I Am Just a Rebel is a studio album by American country music band Billy Hill. Released by Reprise Records in 1989, the album contains the hit song "Too Much Month at the End of the Money". It was the band's only album.

"Rollin' Dice" was originally recorded by lead singer Dennis Robbins in 1986 for his MCA Records album, The First of Me. It was also featured on the soundtrack to the film Pink Cadillac. Billy Hill's version of "I Can't Help Myself (Sugar Pie Honey Bunch)" made an appearance in the 1990 film My Blue Heaven.

Critical reception

The Chicago Tribune deemed I Am Just a Rebel a "rollicking album," writing that "Billy Hill delivers heat, humor and heart." The Advocate wrote: "Imagine Levon Helm getting together with Little Feat to play some hillbilly music and you have some idea of what Billy Hill sounds like ... There's lots of hot playing, and the songs are good, too."

The Buffalo News concluded that Billy Hill "have a big, fun, 'bloozy' sound that is heavy on slide guitar, somewhat similar to the Rolling Stones' occasional forays into country." The Orange County Register stated that the "music is down and dirty, R&B-influenced barroom country rock with a ballad or two thrown in for good measure."  USA Today listed I Am Just a Rebel as the 25th best country album of 1989.

◆ **TASKS TO PERFORM**:
1: According to the album article, in which film did Billy Hill's version of "I Can't Help Myself (Sugar Pie Honey Bunch)" appear?
2: Echo the album article word for word, starting with "The Chicago Tribune" and going on through "album of 1989.".

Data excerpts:

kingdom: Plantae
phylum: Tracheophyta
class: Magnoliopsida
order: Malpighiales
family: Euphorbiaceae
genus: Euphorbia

◆ **ANSWERS TO EACH TASK**:
1: My Blue Heaven, a 1990 film.

2:
The Chicago Tribune deemed I Am Just a Rebel a "rollicking album," writing that "Billy Hill delivers heat, humor and heart." The Advocate wrote: "Imagine Levon Helm getting together with Little Feat to play some hillbilly music and you have some idea of what Billy Hill sounds like ... There's lots of hot playing, and the songs are good, too."

The Buffalo News concluded that Billy Hill "have a big, fun, 'bloozy' sound that is heavy on slide guitar, somewhat similar to the Rolling Stones' occasional forays into country." The Orange County Register stated that the "music is down and dirty, R&B-influenced barroom country rock with a ballad or two thrown in for good measure."  USA Today listed I Am Just a Rebel as the 25th best country album of 1989.